## About this task
Quote each line exactly, from the line that contains "line: (285, 228) -> (229, 183), added" down to the last line of the listing, and no other lines.

## Source data

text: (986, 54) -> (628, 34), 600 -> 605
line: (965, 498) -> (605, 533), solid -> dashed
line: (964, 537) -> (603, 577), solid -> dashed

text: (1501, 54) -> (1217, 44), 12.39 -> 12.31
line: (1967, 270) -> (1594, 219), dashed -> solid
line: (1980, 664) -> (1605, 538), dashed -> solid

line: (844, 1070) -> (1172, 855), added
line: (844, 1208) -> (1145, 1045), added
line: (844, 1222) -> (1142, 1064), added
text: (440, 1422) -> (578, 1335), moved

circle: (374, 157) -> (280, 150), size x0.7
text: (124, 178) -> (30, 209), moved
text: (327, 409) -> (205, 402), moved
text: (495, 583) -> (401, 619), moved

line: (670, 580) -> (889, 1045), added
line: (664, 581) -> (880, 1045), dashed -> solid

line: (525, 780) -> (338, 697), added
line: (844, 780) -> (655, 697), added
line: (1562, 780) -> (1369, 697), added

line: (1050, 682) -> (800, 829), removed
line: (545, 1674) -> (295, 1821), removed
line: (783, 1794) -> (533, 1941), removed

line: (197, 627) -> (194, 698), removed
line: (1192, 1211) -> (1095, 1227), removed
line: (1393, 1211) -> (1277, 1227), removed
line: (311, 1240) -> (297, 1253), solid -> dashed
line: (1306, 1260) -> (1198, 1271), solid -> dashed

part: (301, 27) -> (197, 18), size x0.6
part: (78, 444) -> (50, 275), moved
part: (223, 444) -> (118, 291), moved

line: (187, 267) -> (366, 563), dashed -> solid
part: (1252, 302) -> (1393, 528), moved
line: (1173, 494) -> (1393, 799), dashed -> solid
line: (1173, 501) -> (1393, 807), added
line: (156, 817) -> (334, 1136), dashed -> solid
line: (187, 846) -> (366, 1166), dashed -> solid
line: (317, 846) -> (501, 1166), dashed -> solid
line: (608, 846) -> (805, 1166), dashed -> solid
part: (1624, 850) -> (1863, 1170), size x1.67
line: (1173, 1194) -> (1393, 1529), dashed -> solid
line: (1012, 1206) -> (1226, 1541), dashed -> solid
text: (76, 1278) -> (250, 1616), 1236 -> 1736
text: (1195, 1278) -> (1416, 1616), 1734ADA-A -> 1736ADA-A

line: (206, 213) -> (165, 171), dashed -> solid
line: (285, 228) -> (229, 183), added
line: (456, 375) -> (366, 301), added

## Exercise answer
line: (285, 228) -> (229, 183), added
line: (456, 375) -> (366, 301), added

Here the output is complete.